Вот же дал Господь ей это некрасивое лицо! Тело дал статное – от мамы, с годами оно не «портилось». Как из слоновой кости вырезана, тонкая длинная талия, в меру широкие бедра. И не рожавшая девица до сорока лет осталась статуэткой, но сколько же она от этого потерпела: окликнут на улице со спины, – она научилась не реагировать, так нет же! Еще и забегут вперед, оглянутся и она наслышится горьких слов, к которым так и не привыкла: «черепаха Тортилла», «сзади – пионерка, спереди – пенсионерка», и еще хлеще… За что? В чем ее вина? Терпеть оскорбления за лицо, к созданию которого она не причастна? С возрастом она все приняла и смирилась.
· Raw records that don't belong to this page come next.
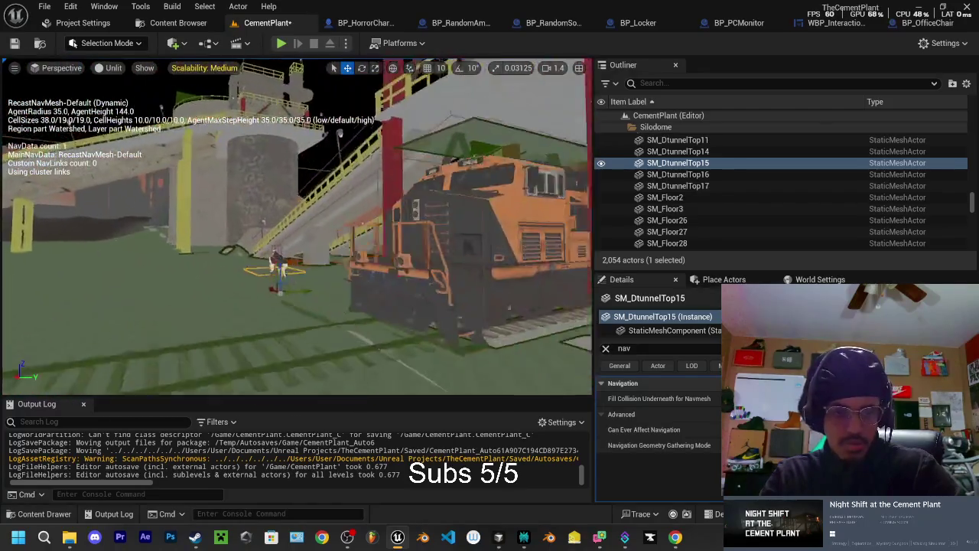
{"action": "key", "text": "w"}
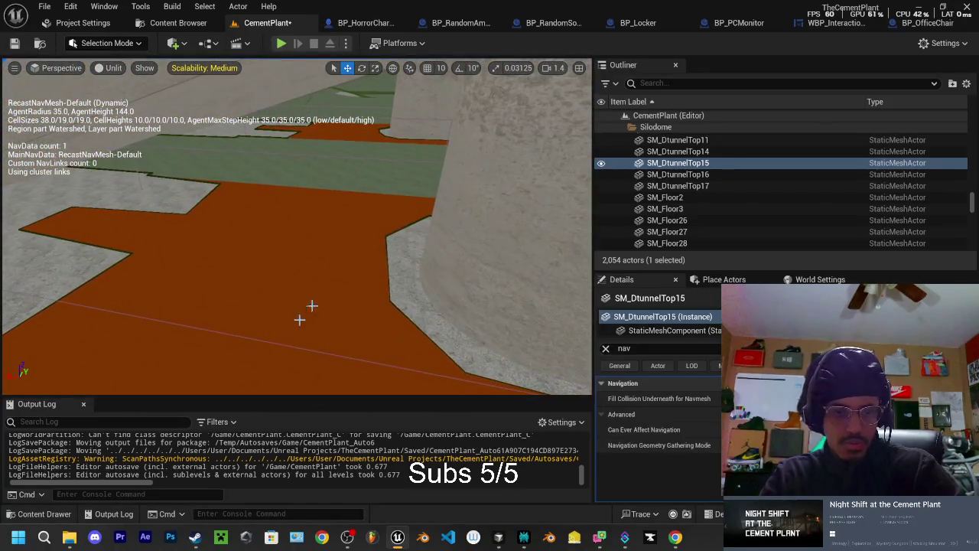
{"action": "left_click", "coordinate": [297, 268]}
Step: Duplicate the NavModifierNull5 volume into a new NavModifierNull16 copy and frame it
{"action": "key", "text": "f"}
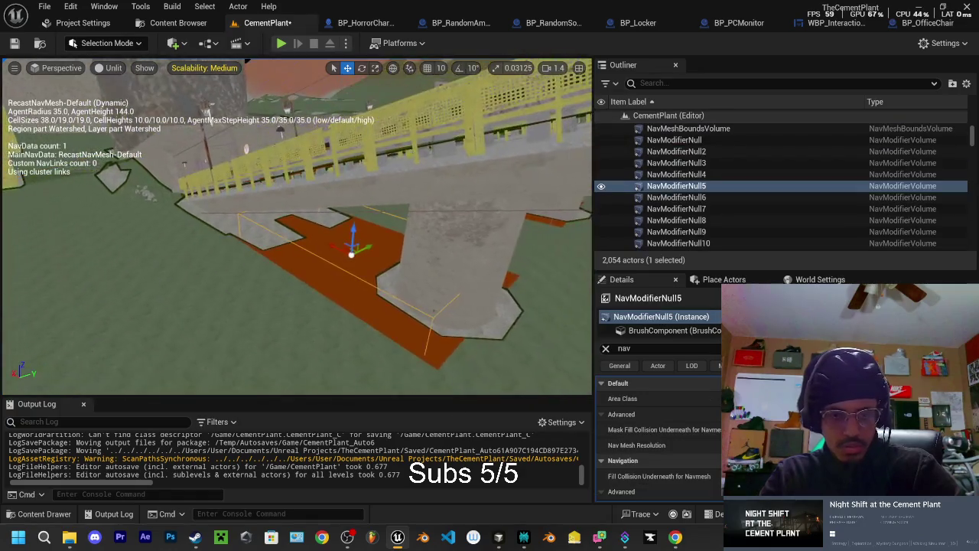
{"action": "key", "text": "ctrl+d"}
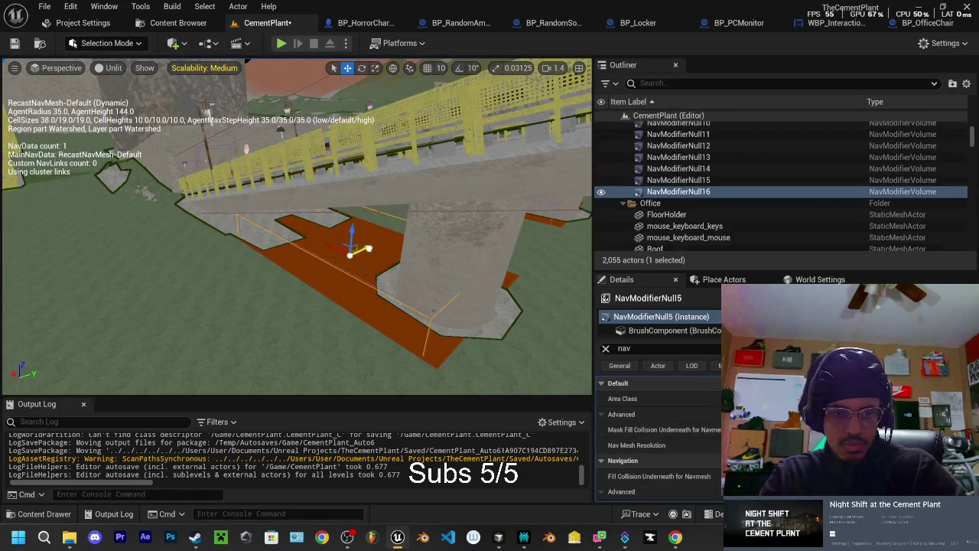
{"action": "key", "text": "f"}
{"action": "key", "text": "s"}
Ходила по-прежнему на работу, уже не обольщалась на тему семьи, даже в институт не стала восстанавливаться – зачем?
А когда ассистент институтского профессора, немец Ханс Хофман, открыл свою клинику в Мюнхене, то позвал Марию с собой. Недолго думая, она согласилась. Немецкий знала хорошо, кроме того, Хофман женился на русской студентке Алле Купцовой, и у Маши появилось русское общество на чужбине.
И вот, в холодный апрельский день, к ней, в Мюнхен, в хирургию, привезли какого-то русского, всего поломанного, не приходящего в себя после автокатастрофы, да еще с базовым диагнозом – инфаркт миокарда. Ханс Хофман взял пациента под личную опеку, потому что тот оказался другом тестя, Петра Купцова, который лично раз в неделю звонил дочери Алле и справлялся о состоянии здоровья Александра Павловича Романцева. А что можно было сказать? Кома. Очень тяжелое состояние. Черепно-мозговая травма…
Маше вспомнился отец, да так остро, что она теперь не отходила от нового пациента: травма головы грозила амнезией.
А герр Хофман собрал консилиум, в котором принимали участие не только врачи, но и психологи. Наконец было принято решение: наряду с медицинским лечением запускать память с помощью аудиозаписей, чтобы потустороннее сознание впитывало в себя фрагменты ускользающей жизни. Пусть кома, но доказано, что и в коме человек может слышать и воспринимать все, что с ним происходит. Сейчас важно сохранить его как личность. Если он выживет… Маша прекрасно понимала, что шансов мало, помочь может только чудо. Ах, если бы она только умела молиться!